Apr 01, 2021

Denver Startup Turns Oil Well Emissions into Cryptocurrency, Wins Millions in VC

Denver Startup Turns Oil Well Emissions into Cryptocurrency, Wins Millions in VC

A company that turns greenhouse gas emissions from oil wells into virtual currency has landed real money from Colorado’s government to keep dozens of future jobs in the state.

Denver-based Crusoe Energy Systems, a three-year-old startup, is expanding its unusual service to include more kinds of energy-intensive computing, such as machine-learning models to train artificial intelligence or computer simulations used to speed up new drug development.

It’s preparing to hire as many as 286 more people in the coming years, paying an average annual salary of $122,795. State economic developers have OK'd $3.8 million in tax incentives to keep that expansion in Colorado. “We are definitely looking to hire a ton of people, and we’ve already hired a bunch,” said Cully Cavness, co-founder and president of Crusoe Energy. “Denver’s home, so we’re trying to go big here.”

The 52-employee company has just over half its workforce in North Dakota today, a state where many of its systems are installed at remote oil well sites. But the startup expects the majority of its growth to be at its local operations center, Cavness said.

Crusoe Energy Systems builds modular data centers and installs them at oil well sites, using natural gas from the wells to power computer servers that create, or “mine,” the virtual currency, Bitcoin.

Remote oil wells often aren’t close to natural gas pipelines and can’t sell the gas the well produces, leaving companies to burn it off with a flare at the well site. Bitcoin mining operations consume large amounts of electricity. Crusoe Energy generates the digital money from electricity derived from natural gas that otherwise would become climate-damaging pollution. It pays the well owner for the natural gas, providing a new revenue stream, or strikes a joint venture to share the Bitcoin mining proceeds.

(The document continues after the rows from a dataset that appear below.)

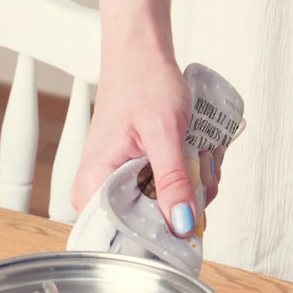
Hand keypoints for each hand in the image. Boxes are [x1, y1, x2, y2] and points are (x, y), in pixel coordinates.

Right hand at [71, 50, 201, 234]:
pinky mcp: (137, 177)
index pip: (124, 238)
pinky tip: (196, 156)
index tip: (190, 217)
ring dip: (194, 188)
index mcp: (93, 185)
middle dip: (186, 203)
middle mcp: (100, 191)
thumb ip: (174, 181)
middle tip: (198, 167)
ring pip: (167, 211)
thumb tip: (183, 225)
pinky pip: (170, 194)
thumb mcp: (165, 133)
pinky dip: (190, 179)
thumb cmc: (143, 81)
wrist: (142, 53)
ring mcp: (120, 184)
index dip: (162, 236)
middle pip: (151, 227)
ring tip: (197, 154)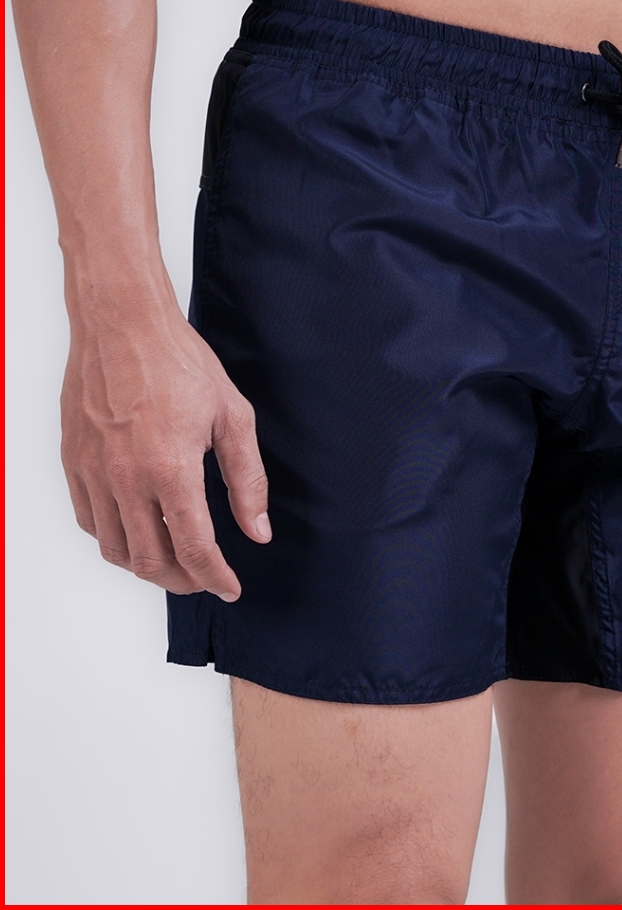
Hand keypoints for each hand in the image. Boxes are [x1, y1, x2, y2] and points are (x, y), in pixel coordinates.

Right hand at [60, 305, 269, 598]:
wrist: (123, 324)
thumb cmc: (181, 363)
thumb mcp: (233, 417)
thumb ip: (247, 480)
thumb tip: (257, 530)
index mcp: (171, 468)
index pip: (194, 547)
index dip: (215, 576)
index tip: (231, 588)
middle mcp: (125, 478)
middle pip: (150, 561)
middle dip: (183, 581)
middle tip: (205, 579)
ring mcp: (93, 472)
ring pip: (115, 549)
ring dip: (147, 567)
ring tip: (175, 562)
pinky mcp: (73, 462)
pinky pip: (89, 521)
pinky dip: (114, 540)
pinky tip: (138, 532)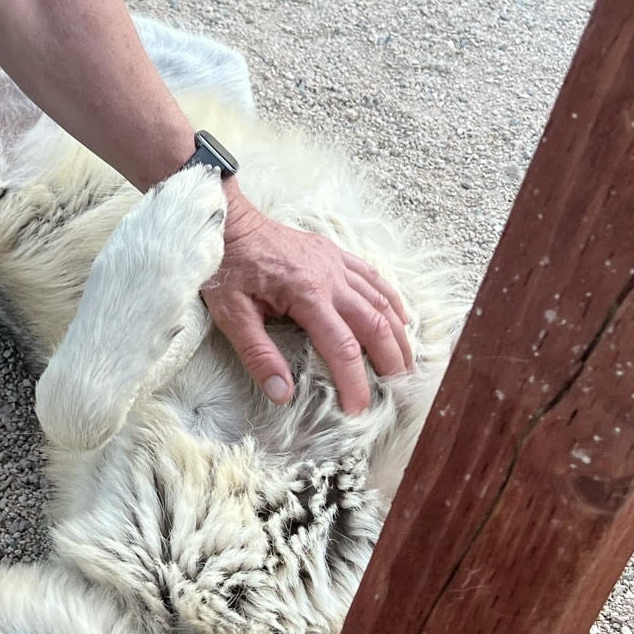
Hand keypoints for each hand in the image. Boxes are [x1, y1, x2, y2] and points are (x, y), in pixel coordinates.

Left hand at [202, 186, 413, 415]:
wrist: (228, 222)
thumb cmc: (226, 267)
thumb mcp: (231, 315)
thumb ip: (258, 355)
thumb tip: (283, 395)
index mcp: (306, 294)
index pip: (342, 348)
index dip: (355, 383)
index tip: (359, 411)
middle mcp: (331, 277)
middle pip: (376, 325)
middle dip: (392, 363)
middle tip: (399, 393)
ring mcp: (336, 263)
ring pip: (382, 302)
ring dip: (399, 336)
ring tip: (407, 366)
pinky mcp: (335, 253)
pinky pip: (374, 278)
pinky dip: (392, 302)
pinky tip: (401, 321)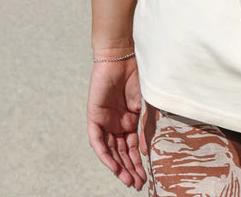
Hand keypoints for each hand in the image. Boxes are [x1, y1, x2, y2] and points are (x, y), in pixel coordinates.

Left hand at [87, 56, 146, 189]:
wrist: (121, 56)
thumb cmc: (137, 75)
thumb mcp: (145, 104)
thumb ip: (145, 126)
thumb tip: (145, 150)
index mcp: (130, 120)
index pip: (133, 147)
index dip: (138, 162)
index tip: (146, 177)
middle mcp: (117, 123)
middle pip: (122, 152)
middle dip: (130, 169)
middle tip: (137, 184)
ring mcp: (105, 120)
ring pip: (111, 149)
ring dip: (118, 166)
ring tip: (127, 180)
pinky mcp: (94, 116)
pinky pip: (97, 140)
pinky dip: (105, 153)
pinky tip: (112, 165)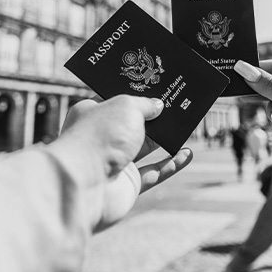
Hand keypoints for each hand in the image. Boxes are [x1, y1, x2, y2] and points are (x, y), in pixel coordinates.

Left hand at [46, 95, 192, 231]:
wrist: (84, 184)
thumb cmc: (99, 137)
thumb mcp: (126, 106)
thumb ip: (145, 104)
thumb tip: (158, 106)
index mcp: (92, 114)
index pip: (115, 100)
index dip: (135, 94)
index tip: (156, 87)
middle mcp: (102, 138)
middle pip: (133, 125)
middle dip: (155, 117)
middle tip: (177, 105)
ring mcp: (115, 163)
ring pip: (146, 149)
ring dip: (166, 140)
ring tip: (187, 127)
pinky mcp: (128, 185)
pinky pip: (154, 173)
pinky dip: (171, 165)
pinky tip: (187, 154)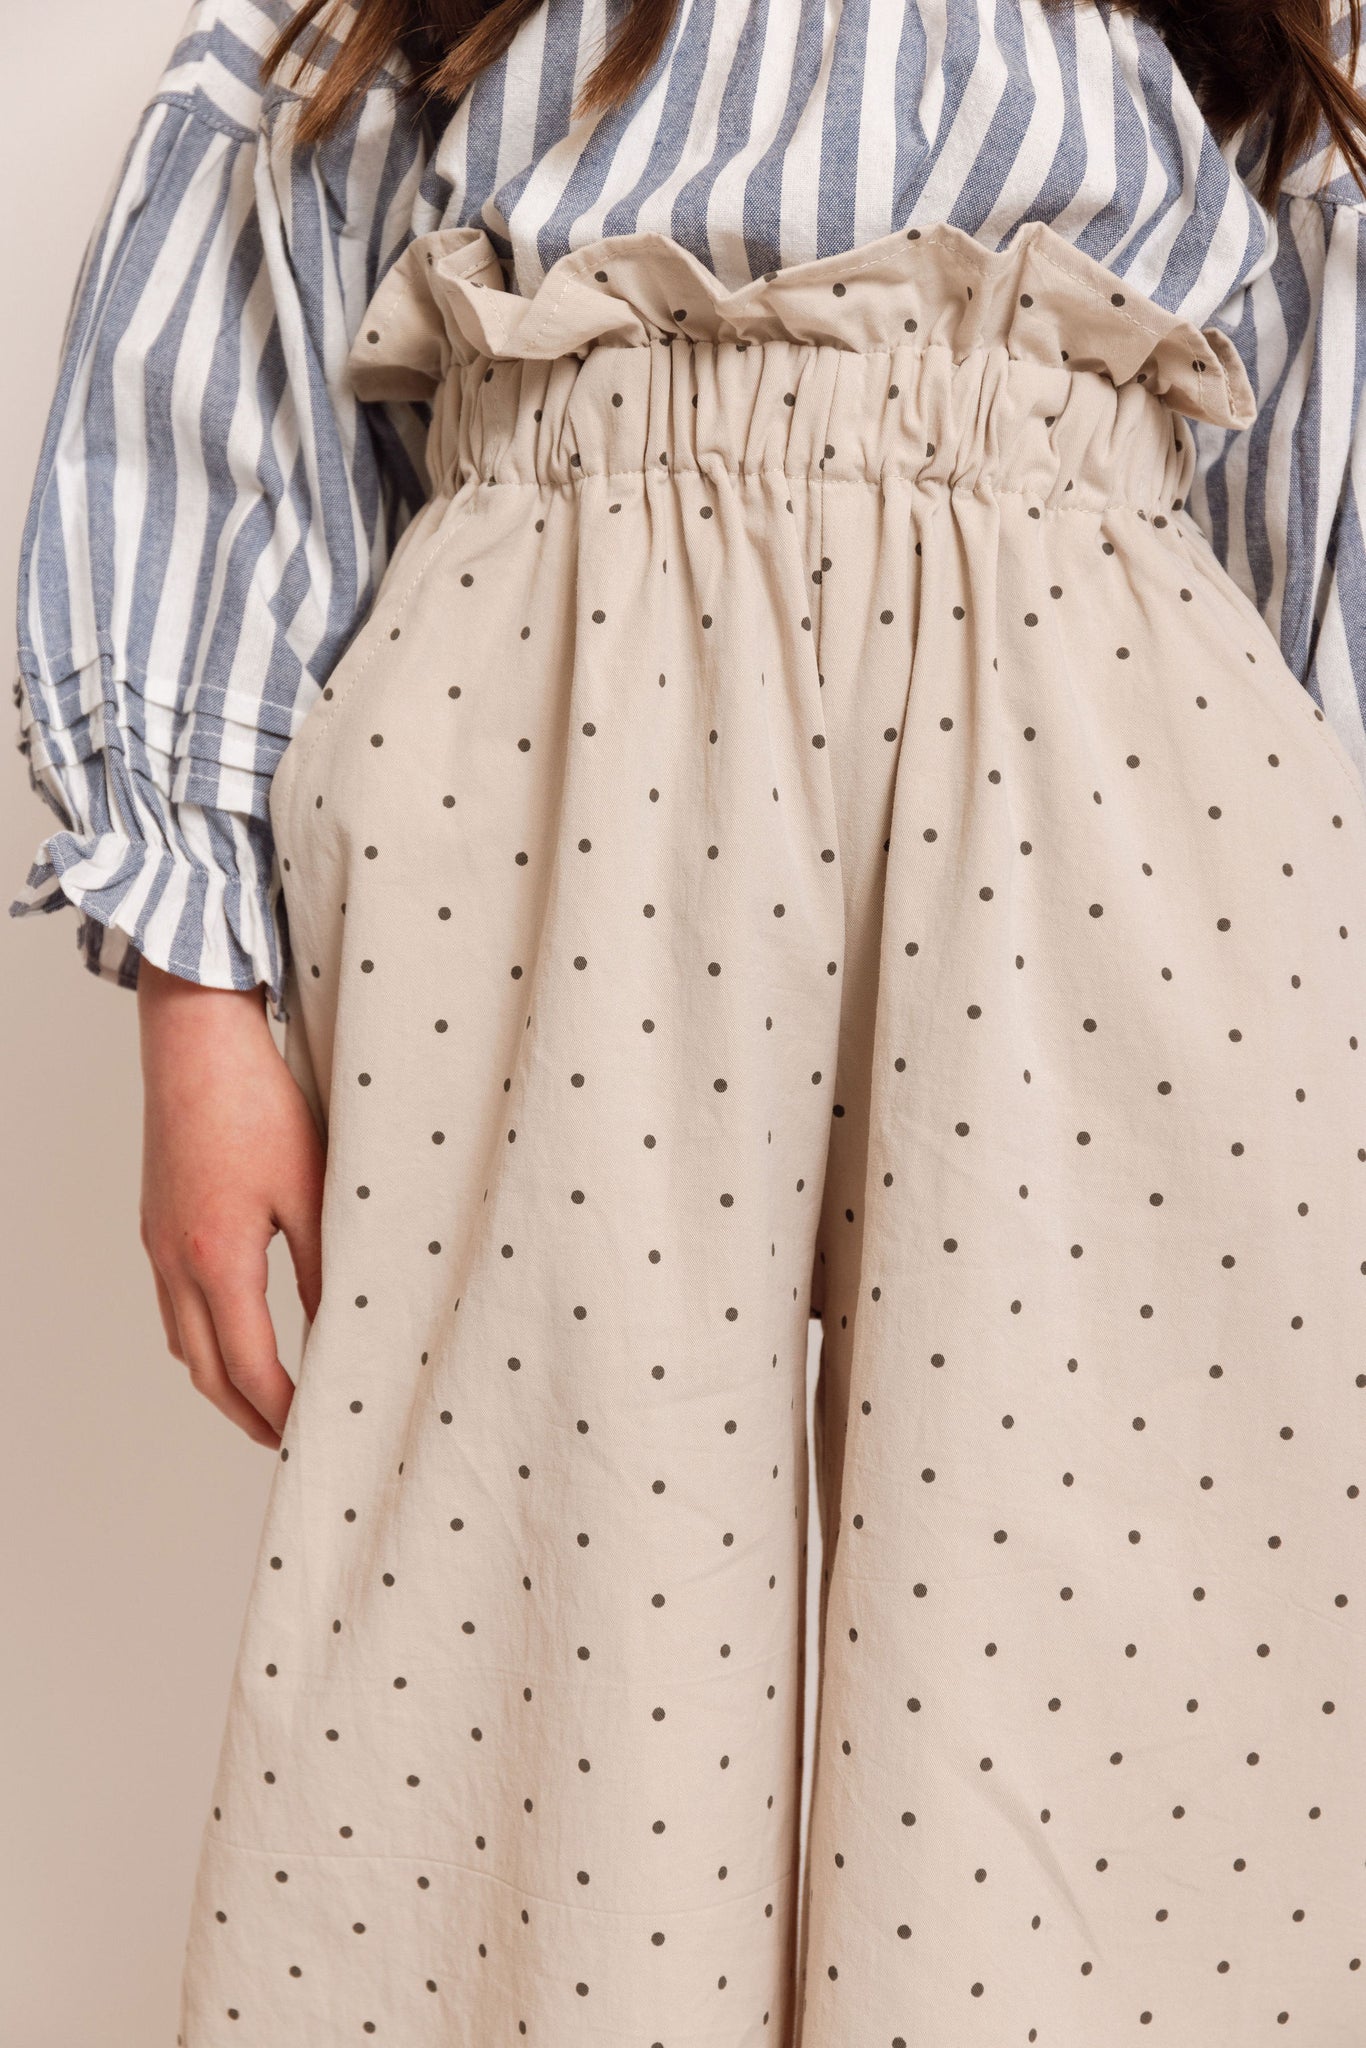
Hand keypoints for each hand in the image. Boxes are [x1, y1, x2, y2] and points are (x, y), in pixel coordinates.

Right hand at [137, 960, 324, 1447]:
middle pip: (205, 1370)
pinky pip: (174, 1305)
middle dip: (247, 1413)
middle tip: (289, 1439)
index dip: (281, 1411)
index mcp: (217, 1261)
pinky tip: (236, 1332)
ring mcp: (158, 1243)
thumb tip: (340, 1332)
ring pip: (183, 1341)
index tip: (315, 1434)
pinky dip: (204, 1338)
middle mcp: (175, 1262)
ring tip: (266, 1399)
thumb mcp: (313, 1190)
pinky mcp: (157, 1222)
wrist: (195, 1043)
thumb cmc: (259, 1106)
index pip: (249, 1368)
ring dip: (221, 1379)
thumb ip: (325, 1270)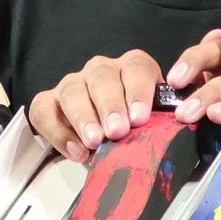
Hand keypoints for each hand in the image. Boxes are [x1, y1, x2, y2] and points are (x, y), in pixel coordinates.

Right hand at [30, 49, 166, 161]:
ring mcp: (73, 84)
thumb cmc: (134, 128)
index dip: (138, 91)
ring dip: (84, 117)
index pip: (136, 68)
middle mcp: (101, 70)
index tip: (140, 118)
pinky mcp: (48, 102)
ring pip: (73, 90)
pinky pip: (44, 110)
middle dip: (110, 105)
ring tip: (94, 142)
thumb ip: (162, 122)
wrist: (105, 137)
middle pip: (102, 77)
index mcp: (132, 68)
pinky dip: (58, 131)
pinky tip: (75, 150)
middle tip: (117, 131)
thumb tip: (176, 135)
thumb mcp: (153, 121)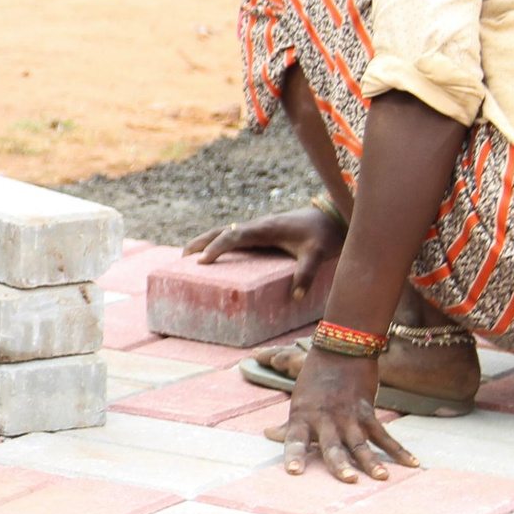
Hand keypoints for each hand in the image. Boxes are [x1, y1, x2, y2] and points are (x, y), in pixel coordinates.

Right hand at [185, 205, 342, 299]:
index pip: (234, 235)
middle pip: (221, 230)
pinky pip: (233, 235)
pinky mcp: (260, 232)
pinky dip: (217, 242)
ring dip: (205, 241)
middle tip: (182, 259)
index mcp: (265, 229)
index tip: (202, 260)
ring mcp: (257, 228)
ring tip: (187, 257)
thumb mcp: (318, 254)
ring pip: (224, 231)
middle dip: (200, 243)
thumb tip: (295, 297)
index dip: (217, 246)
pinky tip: (212, 254)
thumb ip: (306, 274)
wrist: (332, 215)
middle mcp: (257, 226)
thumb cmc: (323, 234)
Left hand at [269, 344, 418, 481]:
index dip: (295, 455)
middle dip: (340, 464)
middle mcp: (325, 419)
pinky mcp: (367, 412)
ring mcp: (348, 416)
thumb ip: (289, 424)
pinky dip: (398, 450)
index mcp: (303, 417)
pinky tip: (411, 463)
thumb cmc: (315, 378)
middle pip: (333, 446)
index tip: (294, 472)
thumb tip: (269, 435)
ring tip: (381, 477)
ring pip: (360, 443)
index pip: (295, 440)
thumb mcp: (298, 401)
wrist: (341, 350)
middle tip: (348, 480)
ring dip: (372, 461)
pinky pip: (384, 435)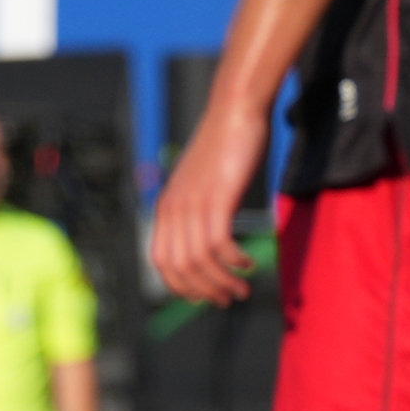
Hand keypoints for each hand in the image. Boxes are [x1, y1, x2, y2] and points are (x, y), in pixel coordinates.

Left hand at [151, 95, 266, 304]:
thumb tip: (210, 235)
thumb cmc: (226, 146)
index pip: (161, 262)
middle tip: (229, 299)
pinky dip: (233, 261)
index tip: (206, 296)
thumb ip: (201, 208)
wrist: (235, 111)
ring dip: (221, 282)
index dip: (181, 286)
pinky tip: (248, 263)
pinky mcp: (216, 198)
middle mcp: (173, 208)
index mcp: (166, 207)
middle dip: (204, 291)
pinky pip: (219, 243)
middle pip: (179, 267)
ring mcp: (193, 203)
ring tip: (243, 289)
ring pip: (199, 261)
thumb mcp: (205, 182)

Colorado doesn’t allow routine flaring, with a few exceptions, but it remains common in other oil-producing states. Crusoe Energy serves clients in those states from Denver, the city in which Cavness and his other co-founder, CEO Chase Lochmiller, grew up.

Flaring emits a lot of greenhouse gases, and malfunctioning flares can release large amounts of unburned methane, an especially potent greenhouse gas, directly into the atmosphere.

Crusoe Energy instead connects a catalytic converter and generator to the natural gas from the well, turning it into electricity for computer servers. The process eliminates 99.89% of the natural gas’ greenhouse gas emissions, Cavness said. Crusoe Energy has 40 of its Bitcoin mining systems in oilfields today, each one eliminating emissions equal to 21,000 tons of carbon dioxide, the company says. The company has been hiring software engineers and others in technology to build its “Island Cloud” computing service, which it is unveiling this spring. Expanding into machine learning and pharmaceutical modeling will give Crusoe Energy a broader set of customers. Cavness expects many companies will be drawn to lease its computing power for its affordability and for its emissions reduction.“There’s a whole universe of energy-intensive computing we can address,” he said.